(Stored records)

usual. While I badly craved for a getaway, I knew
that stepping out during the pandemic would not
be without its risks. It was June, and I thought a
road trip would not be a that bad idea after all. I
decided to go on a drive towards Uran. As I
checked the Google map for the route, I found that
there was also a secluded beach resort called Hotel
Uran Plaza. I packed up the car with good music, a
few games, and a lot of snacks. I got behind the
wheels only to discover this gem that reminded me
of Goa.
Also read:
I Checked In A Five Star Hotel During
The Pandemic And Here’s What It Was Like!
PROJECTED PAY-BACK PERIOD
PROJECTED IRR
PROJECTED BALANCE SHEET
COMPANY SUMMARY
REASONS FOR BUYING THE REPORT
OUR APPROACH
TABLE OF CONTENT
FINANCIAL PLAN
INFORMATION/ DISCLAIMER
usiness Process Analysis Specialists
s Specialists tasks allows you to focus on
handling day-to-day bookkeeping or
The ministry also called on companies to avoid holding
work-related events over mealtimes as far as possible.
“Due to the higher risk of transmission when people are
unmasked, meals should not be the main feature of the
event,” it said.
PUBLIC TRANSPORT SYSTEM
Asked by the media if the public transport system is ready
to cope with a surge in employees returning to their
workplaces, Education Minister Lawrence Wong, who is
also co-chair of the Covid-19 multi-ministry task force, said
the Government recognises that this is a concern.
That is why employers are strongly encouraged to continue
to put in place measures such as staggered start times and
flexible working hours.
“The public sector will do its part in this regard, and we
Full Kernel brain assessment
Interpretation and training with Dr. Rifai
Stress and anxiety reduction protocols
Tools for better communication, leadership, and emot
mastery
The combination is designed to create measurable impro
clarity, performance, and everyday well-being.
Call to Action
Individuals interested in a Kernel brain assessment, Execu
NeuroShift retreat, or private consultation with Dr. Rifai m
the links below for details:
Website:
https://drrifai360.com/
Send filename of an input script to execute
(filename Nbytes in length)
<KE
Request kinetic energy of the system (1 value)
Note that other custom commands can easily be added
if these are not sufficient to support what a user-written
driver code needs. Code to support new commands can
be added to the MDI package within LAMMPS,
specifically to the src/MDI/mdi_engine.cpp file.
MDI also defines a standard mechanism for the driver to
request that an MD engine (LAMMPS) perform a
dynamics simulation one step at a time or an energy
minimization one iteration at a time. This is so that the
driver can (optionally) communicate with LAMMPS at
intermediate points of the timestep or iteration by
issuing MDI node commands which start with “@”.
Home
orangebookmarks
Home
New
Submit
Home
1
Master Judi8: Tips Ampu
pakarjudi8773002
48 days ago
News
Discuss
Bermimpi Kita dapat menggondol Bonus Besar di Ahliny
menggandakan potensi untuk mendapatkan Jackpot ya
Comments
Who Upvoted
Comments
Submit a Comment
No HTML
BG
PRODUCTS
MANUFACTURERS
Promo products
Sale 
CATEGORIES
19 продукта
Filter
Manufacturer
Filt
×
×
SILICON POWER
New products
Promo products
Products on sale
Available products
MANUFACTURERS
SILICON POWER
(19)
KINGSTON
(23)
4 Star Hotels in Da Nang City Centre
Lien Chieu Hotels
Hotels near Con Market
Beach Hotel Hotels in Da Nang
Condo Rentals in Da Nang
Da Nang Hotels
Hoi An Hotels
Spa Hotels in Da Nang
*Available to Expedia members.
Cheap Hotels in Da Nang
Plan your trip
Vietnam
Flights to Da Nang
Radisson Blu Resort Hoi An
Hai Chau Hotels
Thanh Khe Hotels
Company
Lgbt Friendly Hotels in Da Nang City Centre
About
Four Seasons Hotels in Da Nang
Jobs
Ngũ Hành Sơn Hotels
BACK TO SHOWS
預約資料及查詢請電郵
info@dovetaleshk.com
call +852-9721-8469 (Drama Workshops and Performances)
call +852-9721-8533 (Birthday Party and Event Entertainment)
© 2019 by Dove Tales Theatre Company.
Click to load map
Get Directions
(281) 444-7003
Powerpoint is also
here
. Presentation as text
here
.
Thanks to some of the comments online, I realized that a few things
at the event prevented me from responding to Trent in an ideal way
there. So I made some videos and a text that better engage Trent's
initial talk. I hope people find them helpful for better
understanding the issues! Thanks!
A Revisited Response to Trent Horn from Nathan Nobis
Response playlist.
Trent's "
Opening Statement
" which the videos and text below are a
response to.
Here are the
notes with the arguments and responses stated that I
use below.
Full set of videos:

** Work task **
Quote all of the entries verbatim.

** Your solution **
usual. While I badly craved for a getaway, I knew
that stepping out during the pandemic would not
be without its risks. It was June, and I thought a
road trip would not be a that bad idea after all. I
decided to go on a drive towards Uran. As I
checked the Google map for the route, I found that
there was also a secluded beach resort called Hotel
Uran Plaza. I packed up the car with good music, a
few games, and a lot of snacks. I got behind the
wheels only to discover this gem that reminded me
of Goa.
Also read:
I Checked In A Five Star Hotel During
The Pandemic And Here’s What It Was Like!
PROJECTED PAY-BACK PERIOD
PROJECTED IRR
PROJECTED BALANCE SHEET
COMPANY SUMMARY
REASONS FOR BUYING THE REPORT
OUR APPROACH
TABLE OF CONTENT
FINANCIAL PLAN
INFORMATION/ DISCLAIMER
usiness Process Analysis Specialists
s Specialists tasks allows you to focus on
handling day-to-day bookkeeping or
The ministry also called on companies to avoid holding
work-related events over mealtimes as far as possible.
“Due to the higher risk of transmission when people are
unmasked, meals should not be the main feature of the
event,” it said.
PUBLIC TRANSPORT SYSTEM
Asked by the media if the public transport system is ready
to cope with a surge in employees returning to their
workplaces, Education Minister Lawrence Wong, who is
also co-chair of the Covid-19 multi-ministry task force, said
the Government recognises that this is a concern.
That is why employers are strongly encouraged to continue
to put in place measures such as staggered start times and
flexible working hours.
“The public sector will do its part in this regard, and we
Full Kernel brain assessment
Interpretation and training with Dr. Rifai
Stress and anxiety reduction protocols
Tools for better communication, leadership, and emot
mastery
The combination is designed to create measurable impro
clarity, performance, and everyday well-being.
Call to Action
Individuals interested in a Kernel brain assessment, Execu
NeuroShift retreat, or private consultation with Dr. Rifai m
the links below for details:
Website:
https://drrifai360.com/
Send filename of an input script to execute
(filename Nbytes in length)
<KE
Request kinetic energy of the system (1 value)
Note that other custom commands can easily be added
if these are not sufficient to support what a user-written
driver code needs. Code to support new commands can
be added to the MDI package within LAMMPS,
specifically to the src/MDI/mdi_engine.cpp file.
MDI also defines a standard mechanism for the driver to
request that an MD engine (LAMMPS) perform a
dynamics simulation one step at a time or an energy
minimization one iteration at a time. This is so that the
driver can (optionally) communicate with LAMMPS at
intermediate points of the timestep or iteration by
issuing MDI node commands which start with “@”.
Home
orangebookmarks
Home
New
Submit
Home
1
Master Judi8: Tips Ampu
pakarjudi8773002
48 days ago
News
Discuss
Bermimpi Kita dapat menggondol Bonus Besar di Ahliny
menggandakan potensi untuk mendapatkan Jackpot ya
Comments
Who Upvoted
Comments
Submit a Comment
No HTML
BG
PRODUCTS
MANUFACTURERS
Promo products
Sale 
CATEGORIES
19 продукта
Filter
Manufacturer
Filt
×
×
SILICON POWER
New products
Promo products
Products on sale
Available products
MANUFACTURERS
SILICON POWER
(19)
KINGSTON
(23)
4 Star Hotels in Da Nang City Centre
Lien Chieu Hotels
Hotels near Con Market
Beach Hotel Hotels in Da Nang
Condo Rentals in Da Nang
Da Nang Hotels
Hoi An Hotels
Spa Hotels in Da Nang
*Available to Expedia members.
Cheap Hotels in Da Nang
Plan your trip
Vietnam
Flights to Da Nang
Radisson Blu Resort Hoi An
Hai Chau Hotels
Thanh Khe Hotels
Company
Lgbt Friendly Hotels in Da Nang City Centre
About
Four Seasons Hotels in Da Nang
Jobs
Ngũ Hành Sơn Hotels
BACK TO SHOWS
預約資料及查詢請電郵
info@dovetaleshk.com
call +852-9721-8469 (Drama Workshops and Performances)
call +852-9721-8533 (Birthday Party and Event Entertainment)
© 2019 by Dove Tales Theatre Company.
Click to load map
Get Directions
(281) 444-7003
Powerpoint is also
here
. Presentation as text
here
.
Thanks to some of the comments online, I realized that a few things
at the event prevented me from responding to Trent in an ideal way
there. So I made some videos and a text that better engage Trent's
initial talk. I hope people find them helpful for better
understanding the issues! Thanks!
A Revisited Response to Trent Horn from Nathan Nobis
Response playlist.
Trent's "
Opening Statement
" which the videos and text below are a
response to.
Here are the
notes with the arguments and responses stated that I
use below.
Full set of videos:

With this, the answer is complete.